BLACKSBURG, Va. (WFXR) – The native community at Virginia Tech is small but mighty, according to the student organization Native at VT.

President Leilani Gantt is a member of the Yup’ik tribe in Alaska, just one of the multiple native communities represented at Tech’s Indigenous Peoples Day celebration.

“Why it’s so important today is basically to just raise awareness that we are still here,” she explained.

Non-native students and faculty joined Native at VT to honor and learn about indigenous cultures.
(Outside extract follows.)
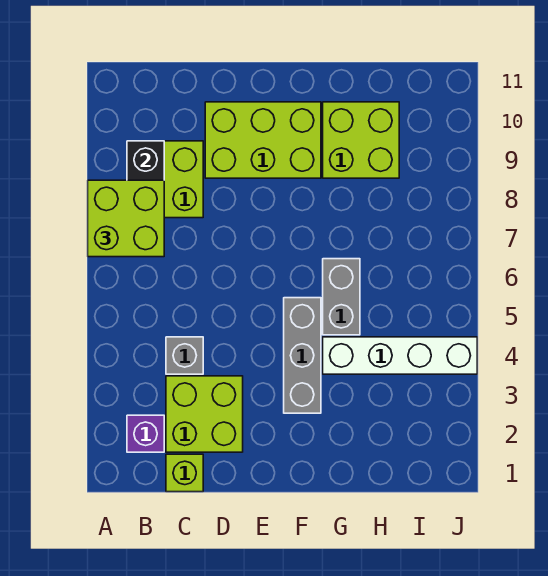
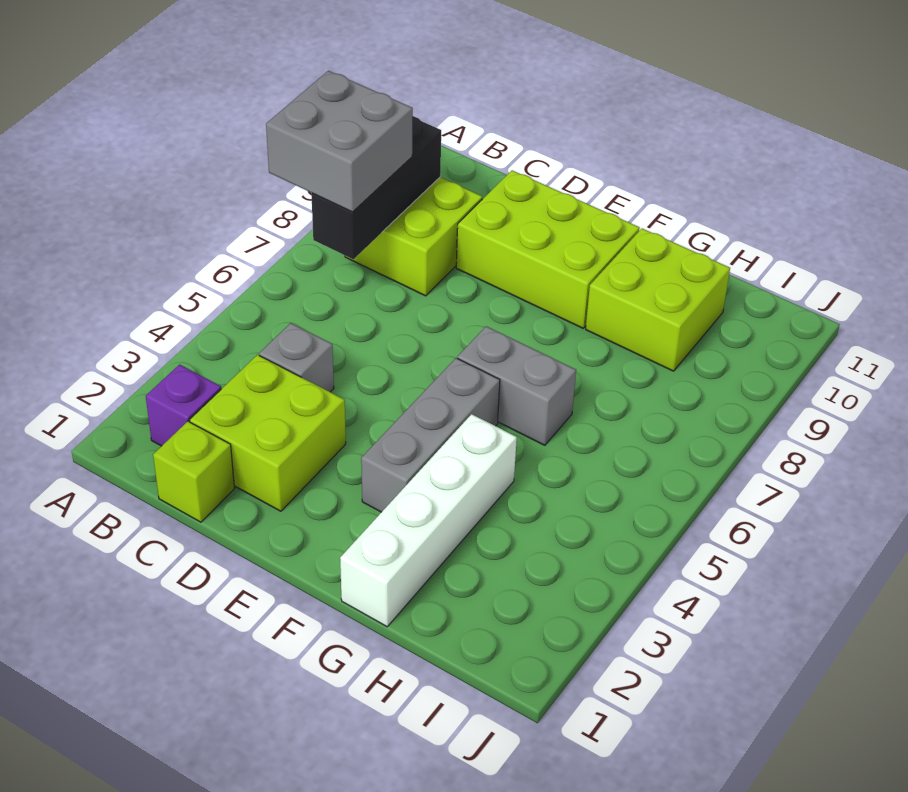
lime 2x2 brick [88,180,164,257] -> grey 2x2 brick [266,71,413,212]
white 1x4 brick [323,337,477,374] -> white 1x4 brick turned to [340,414,517,627]
grey 1x2 brick [323,259,360,335] -> grey 1x2 brick turned to [457,326,576,445]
Gannt says while the native population at Tech isn’t very big, they have several events year-round and are active on campus.

“We’re students attending a university that was never made for us to attend, so we find a lot of empowerment getting an education here, knowing that our ancestors never were able to,” she said.

Virginia Tech is on land historically belonging to the Monacan-Tutelo people, and in 2019, Indigenous students pushed through a resolution making Indigenous Peoples Day an official holiday at the university. Mark Owczarski, a spokesperson for Tech, says the university has a responsibility to recognize native culture.

“In 1872, this university was founded on indigenous land, and so we honor that culture, we honor those individuals, we honor its place in our history,” he said.

The Indigenous Peoples Day event served native food made with ingredients grown on campus, offered a clothing exhibit, and shared music by Lumbee-Tuscarora native Charly Lowry.

“There’s a lot of people that still don’t believe that there are indigenous people on the eastern seaboard that are alive and thriving, and so I think it’s important for me to be here today to share music that raises issues that are affecting our tribal communities,” she said.

The school’s celebrations also included a panel discussion in the morning and were finished with keynote speaker Charlie Amaya Scott, a Navajo activist.